I always mean to return the books, or to add something new. But I never seem to get around to it. I just hoard them. Am I a terrible person? Doesn’t circulation mean some people take out, other people put in? Or is that communism?
Please help. I can’t sleep and my neighbors are starting to catch on.
Mary, [Neighborhood withheld by request]
Much like my fondness for using stranger's business cards as toothpicks, yours is a peculiar but harmless addiction. Sure, you might be abusing the unwritten social agreement of Little Free Libraries (LFLs) but people break more serious social contracts all the time – for example, by tipping waiters with car wash coupons, or bringing flavored lube to their gyno exams, or paying women far less than their male colleagues, as if the human penis alone executes 17 percent of a person's daily tasks — as if it had that kind of stamina.
Personally, I think you're doing a public service by raiding LFLs – they're predominantly used as a precious way for people to dump their junk – but if you're feeling self conscious about it, you have a few options:
• Build a LFL in your front yard so that its contents are technically your property, and you're reminded to contribute a book every time you leave the house.

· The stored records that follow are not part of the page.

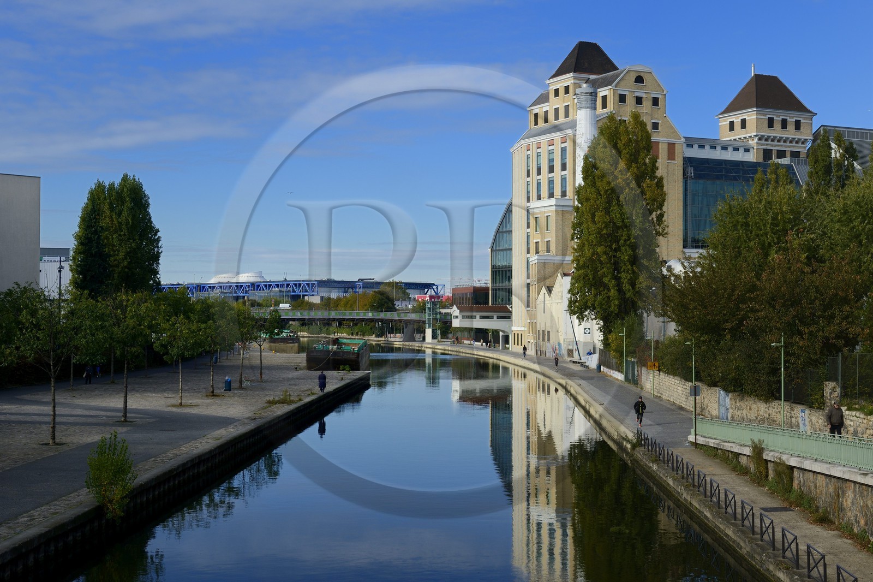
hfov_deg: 41.1
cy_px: 291
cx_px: 436
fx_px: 1164
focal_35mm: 48
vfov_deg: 28.1
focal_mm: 48
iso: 200
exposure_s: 1/320
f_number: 10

• If you can't stop hoarding books but you could see yourself contributing other stuff, try replacing books with themed items other LFL patrons might find useful. For instance, take a copy of Anna Sewell's classic Black Beauty and leave tickets to the National Museum of African American History and Culture, or replace a copy of Margaret Atwood's Handmaid's Tale with a pair of scissors and old shoelaces so that another patron may tie her own tubes. (These are optimistic examples – in all likelihood you'll be replacing stacks of 50 Shades of Grey with anus-relaxing poppers. Still, I consider that a LFL upgrade and your neighbors will, too.)